Having cared for her mentally ill father for more than four years, Catherine is understandably depressed and tired. His death frees her from stifling responsibility but forces her to face the future. Kelley Ryan plays Catherine initially as an unformed lump of exhaustion, slumping in shapeless clothes in an old rocking chair. She is credibly lost in her inner world, but her vocal inflections are oddly flat. When forced to face reality in the character of Hal, one of her father's former students now anxious to study the mathematician's final writings, she doesn't emerge enough to make any connections with him. Andrew Zaruba gives Hal enjoyable energy and passion; he's a complex character who is both intelligent and hip (and doesn't wear a pocket protector).

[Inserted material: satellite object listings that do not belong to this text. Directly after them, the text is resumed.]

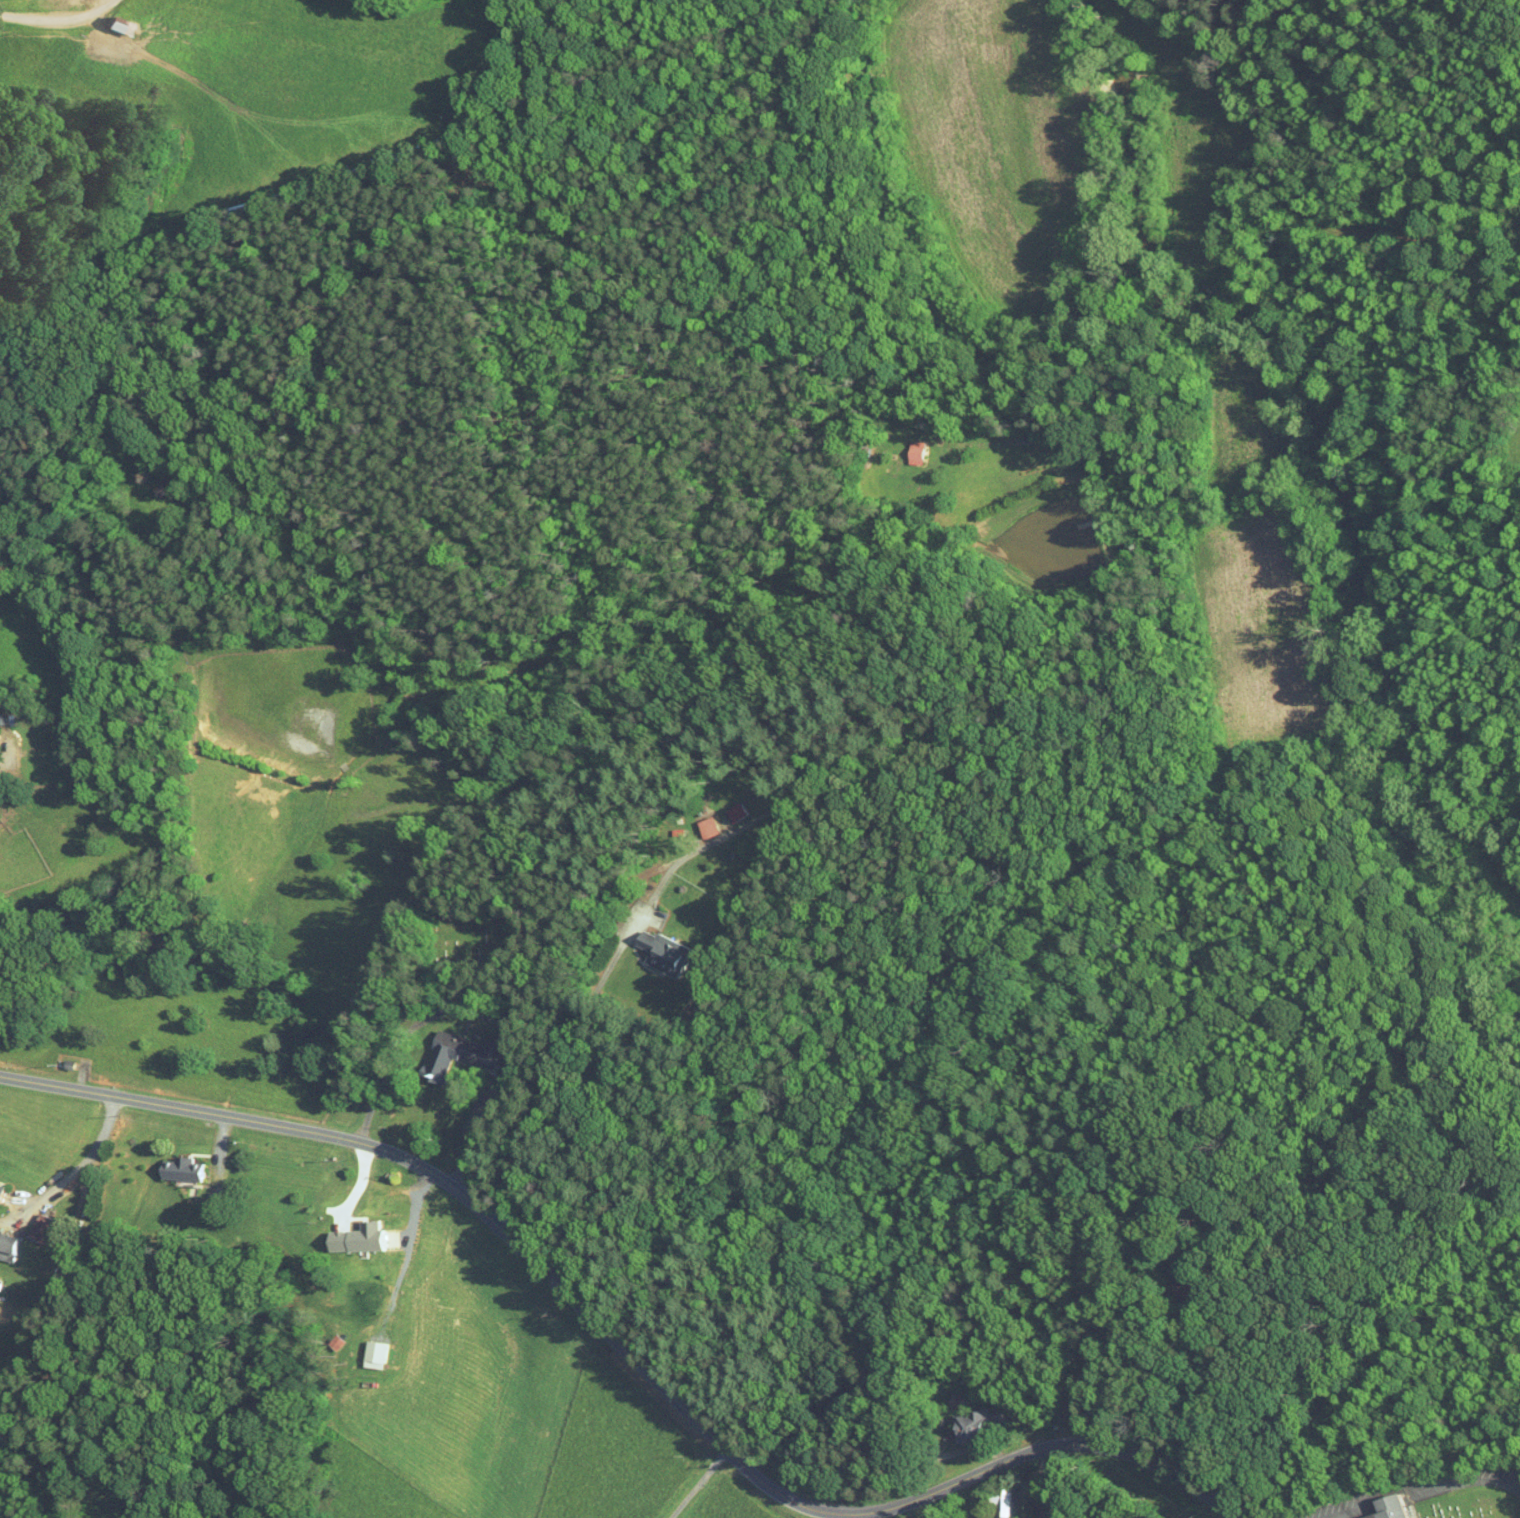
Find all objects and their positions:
building: (106, 17)
building: (909, 446)
building: (153, 482)
road: (2, 767)
building: (729, 806)
building: (700, 821)
building: (657, 947)
road: (406, 1032)
building: (456, 1047)
road: (557, 1067)
building: (176, 1164)
road: (71, 1172)
building: (35, 1224)
building: (352, 1232)
building: (4, 1242)
building: (367, 1349)
road: (623, 1350)
building: (970, 1420)
road: (699, 1484)
road: (1421, 1490)
building: (994, 1499)
park: (1469, 1504)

Auburn's script cleverly develops a romance between Catherine and Hal, but this production makes that romance nearly unbelievable. There's little for Hal to like in the Catherine we see in the first act, unless he's simply attracted to eccentric women who don't seem at all interested in him (or, for that matter, in much of anything). And although the script makes a big deal about their ages -- she's 25, he's 28 -- neither actor looks the appropriate age, which doesn't help matters any.

Flashback scenes in the second act give us glimpses of a younger Catherine, and here Ryan shines. Catherine's intellect and humor are compelling, and as she watches her father's mind disintegrate, her pain is palpable. In the difficult role of Robert, the father, Sam Hack works hard at showing us a formerly brilliant mind collapsing. But he never seems to really connect with his scene partners even in moments of sanity, and his repetitious vocal patterns and gestures add little to one's understanding of his character.

Rounding out the quartet of characters is Claire (Jennifer Zoole), Catherine's seemingly sane and successful sister. Her first encounter with Catherine after their father's death sizzles with guilt, blame and other fine sisterly emotions. Her take-charge attitude is a bracing wind destined to sweep away the dead leaves that have accumulated around the crumbling porch of the family home. (This porch is lovingly rendered in careful detail by Bell, who designed both set and costumes. His keen eye for visual elements is one of the best parts of this production.)

The play's crucial mystery -- whether Catherine wrote a brilliant new mathematical "proof" or stole it from her father -- is thankfully short on actual math and strong in dramatic tension. But this vital element isn't introduced until the final moment of the first act, which means that the development of Catherine and Hal's relationship is what must intrigue the audience for the first half of the play. Ryan and Zaruba portray their characters realistically, but Bell's direction fails to create a believable romance between them. The math problem and the theater problem are the same: The real work in fleshing out a mathematical proof is in making clear and compelling connections between seemingly disparate elements. The trick in making this Proof successful lies in precisely the same thing.